George nahm also die Fernbedienungen für Fernseher und DVD-Player und schaltete beide ab. Dann schraubte er die Flasche zu und warf heruntergefallene Chips in die leere Tüte.
Er wollte gerade aufstehen, als der Fernseher anging.
‘’Nanu, bin ich schon wieder auf die Fernbedienung gekommen?’’
Ein Blick nach rechts auf den Tisch erklärte ihm, dass dem nicht so war. Denn dort lag die Fernbedienung und dort war er gerade gar nicht zu gange.
‘Seltsam. Springt die Kiste von alleine wieder an? Muss wohl ein Wackelkontakt oder so sein.’
Das Bild flackerte auf.
Es zeigte den Schauspieler, der vorhin in die Kamera geblickt hatte, als der Film auf Pause stand.
Aber der Player war gar nicht an.
‘’Was soll denn das jetzt? Das is’ doch der von vorhin oder ist das ein Bildschirmschoner von einem der unzähligen Fernsehsender?’’
Er stand auf, um den Fernseher vorne auszumachen. Aber erst stellte er noch den Hocker auf die Seite.
George drehte sich um, und blieb wie erstarrt auf der Stelle stehen.
Der Schauspieler war ihm mit seinen Blicken gefolgt!
‘Das ist doch unmöglich,’ dachte er.
Jetzt hatte er wirklich das Gefühl angestarrt zu werden.
So etwas war ihm noch nie passiert!
Langsam hatte er den ersten Schock überwunden und die Furcht wich der Neugier.
Im Zeitlupentempo schlich er auf den TV-Apparat zu, den Schauspieler nicht aus den Augen lassend.
Stück für Stück näherte er sich ihm, bis er ganz dicht vor dem Fernseher stand.
Jetzt ging George in die Hocke, um auf einer Höhe mit dem anderen zu sein.
Mit offenem Mund starrte er auf die Mattscheibe.
Er hob seinen linken Arm, denn er wollte die Scheibe berühren, um sich sicher zu sein, dass er nicht fantasierte.

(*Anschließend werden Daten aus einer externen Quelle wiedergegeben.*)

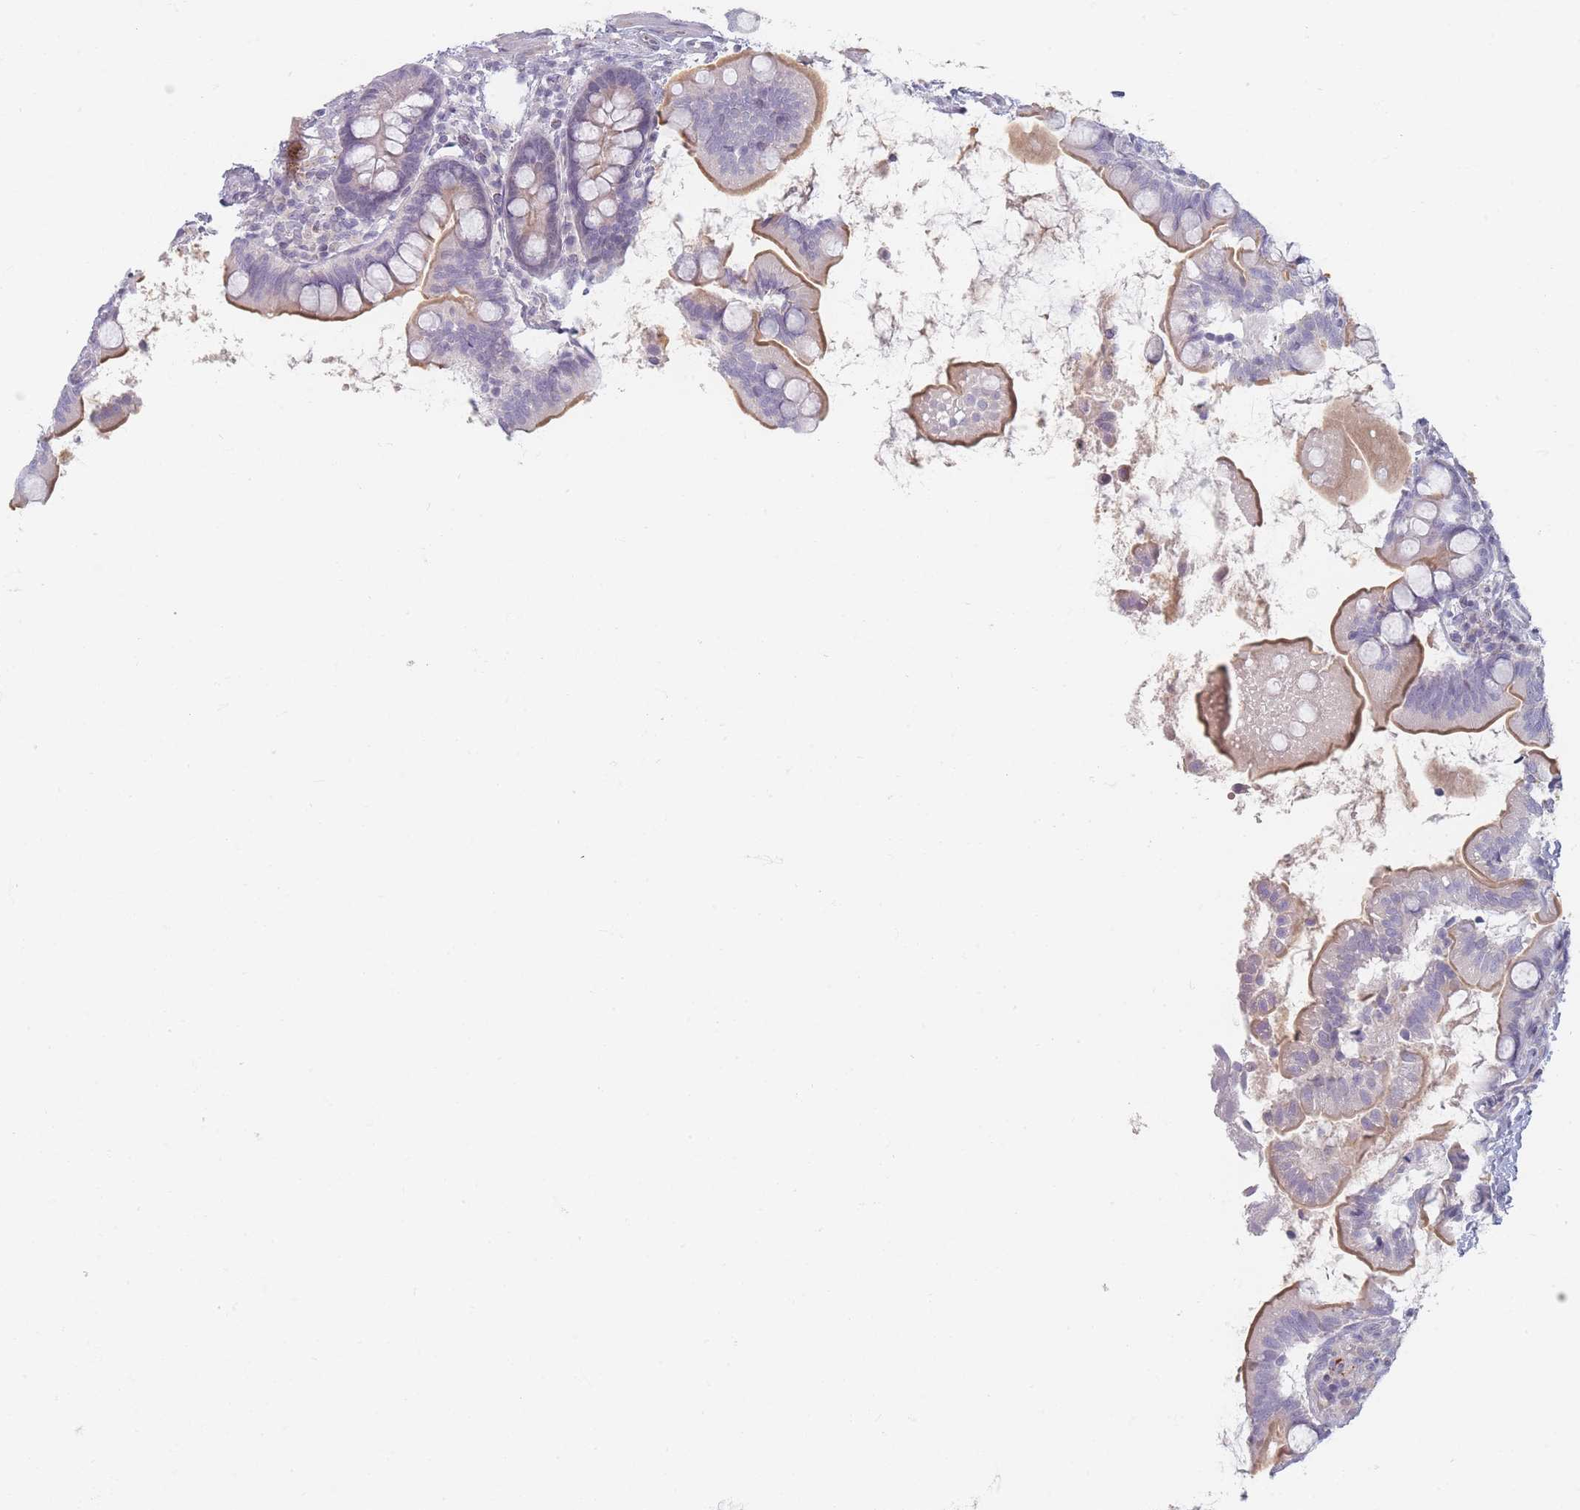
{"staining": {"intensity": "moderate", "quantity": "25%-75%", "location": "cytoplasmic/membranous"}, "tissue": "small intestine", "cell_type": "Glandular cells", "image_type": "normal", "snomed": [{"axis": "morphology", "description": "Normal tissue, NOS"}, {"axis": "topography", "description": "Small intestine"}], "caption": "A medium amount of moderate cytoplasmic/membranous positivity is identified in about 25%-75% of glandular cells in unremarkable small intestine. The protein is stained brown, and the nuclei are stained in blue (DAB (3,3'-diaminobenzidine) IHC with brightfield microscopy, high magnification).", "gene": "TMOD1", "patient": {"sex": "female", "age": 64}}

Doch so weit kam es erst gar nicht!
Plötzlich beugte sich der Schauspieler aus dem Fernseher heraus.
George warf sich zurück und krachte gegen den Tisch.

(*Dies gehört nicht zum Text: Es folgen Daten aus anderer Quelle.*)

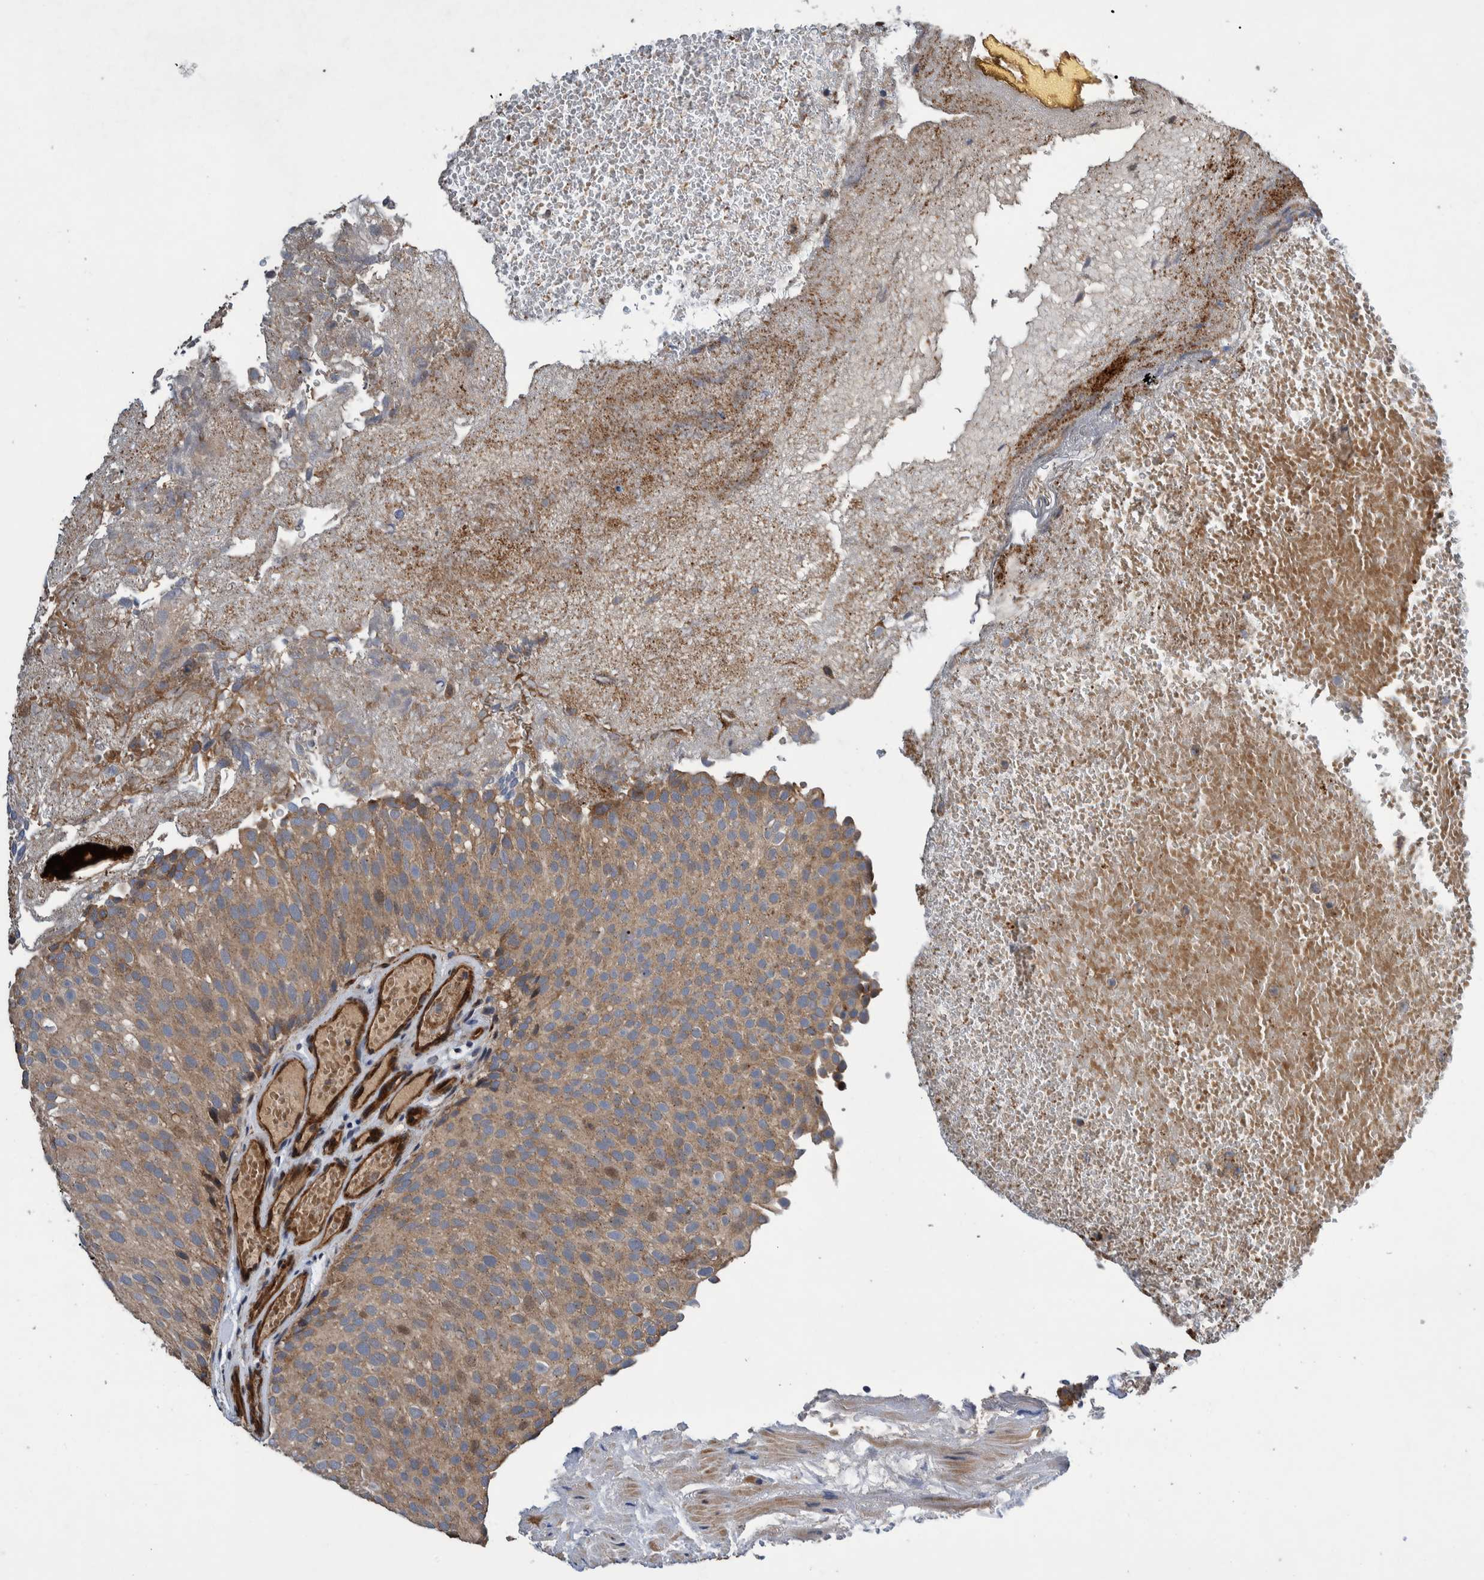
{"staining": {"intensity": "moderate", "quantity": ">75%", "location": "cytoplasmic/membranous"}, "tissue": "urothelial cancer", "cell_type": "Tumor cells", "image_type": "cancer", "snomed": [{"axis": "morphology", "description": "Urothelial carcinoma, Low grade"}, {"axis": "topography", "description": "Urinary bladder"}], "caption": "Protein expression analysis of human urothelial cancer reveals moderate cytoplasmic/membranous expression in approximately >75% of tumor cells. (Brightfield microscopy of DAB IHC at high magnification).", "gene": "GRPEL2", "patient": {"sex": "male", "age": 78}}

Der Andere kam immer weiter aus dem TV-Apparat heraus.
Er bekam George am Bein zu packen.
George fing an zu kreischen mit hoher, schriller Stimme.
Die Hand des anderen fühlte sich kalt an. Kein Leben war darin zu spüren.
Der Schauspieler bewegte sich rückwärts wieder in den Fernseher hinein und zog George mit sich.
Er strampelte, heulte, bettelte um sein Leben, schlug und trat dem anderen gegen Hand und Gesicht, aber der ließ sich nicht davon beirren und zog ihn weiter auf den Fernseher zu.
Nun war nur noch die Hand des Schauspielers außerhalb des Fernsehers und gleich würde George die Mattscheibe berühren.
Aber da war kein Widerstand.
Der Andere zog ihn einfach hinein.
George brüllte wie am Spieß, er war schon bis zur Hüfte im Fernseher versunken.
Mit aller Macht klammerte er sich am Gehäuse fest.
Es gab einen Ruck, so heftig, dass George einfach loslassen musste, weil er dagegen nicht ankam.
Das Letzte, das von George zu sehen war, war sein Gesicht, das gesamten Bildschirm ausfüllte.
Es war zu einer panischen Fratze verzogen, die um ihr Leben brüllte.
Dann ging der Fernseher wie von Geisterhand wieder aus.